- Ericsson created its Cloud Software and Services business unit last year
- It has been struggling to even break even, let alone turn a profit
- Now the vendor is shrinking the unit’s portfolio and axing “subscale agreements”
Ericsson is cutting certain products and will “exit certain subscale agreements” as part of its effort to help its Cloud Software and Services business unit “reach break-even in full-year 2023 on EBIT/EBITA level”.
The vendor isn’t commenting just now on which products are being axed and has also declined to explain what it means by the term “exit certain subscale agreements”, as this could refer to customer contracts or deals with suppliers and/or partners. It’s most likely, though, that this will relate to unprofitable managed services deals, as the company has found a way to get out of such deals in the past in an effort to improve its margins.
The Cloud Software and Services unit, which is led by Per Narvinger, includes the vendor’s core platform systems, its business support systems (BSS), automation and service orchestration tools, and managed services platforms.

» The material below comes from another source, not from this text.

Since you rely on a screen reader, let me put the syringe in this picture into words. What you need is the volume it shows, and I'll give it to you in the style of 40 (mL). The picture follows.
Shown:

In the third quarter of 2022, the unit reported revenues of 14.2bn Swedish krona (SEK) ($1.35bn) and a loss before interest and tax of 700m SEK ($67m).
In its announcement, Ericsson says the move to shrink its portfolio and exit certain deals will have an impact on its earnings before interest and tax (EBIT) for the fourth quarter of 2022 of 800m SEK (US$76m).
The unit, formed last year as a result of the merger of the vendor’s Digital Services and Managed Services units, has been losing money and underperforming for some time: During the earnings conference call for the third quarter of 2022, Ericsson CEO Börje Ekholm admitted that the Cloud Software and Services division is still a problem child.
“We have underperformed in this area [cloud software and services] for a long time. But we have also seen a relatively strong improvement compared to 2017 when losses were running much higher than today, so it's always a journey. We're not happy at this level. We need to fix this – it should be a profitable business. With our market position and the technology we offer, this has all the potential to be profitable,” noted the CEO, who called out the company’s business support solutions (BSS) as a line of business that has been revitalised.
“But where we now have challenges is with our 5G core – that has taken a bit longer to get to market than we expected, and it has carried a lot more system integration costs than we anticipated a year ago. But we have also had a lot of geopolitical developments [the de facto ban in China] that have impacted the cloud software and services business very detrimentally, so it's a multitude of factors… that's why we combined managed services and digital services, to leverage the synergies between the two” in terms of operational savings but also “on the R&D side as we invest in AI and machine learning, and the distribution of software to our customers. That's where we get the big benefit [but] that will take some time.”
The vendor says it will provide further details about the Cloud Software and Services business unit cuts when it reports its full-year 2022 financials on 20 January.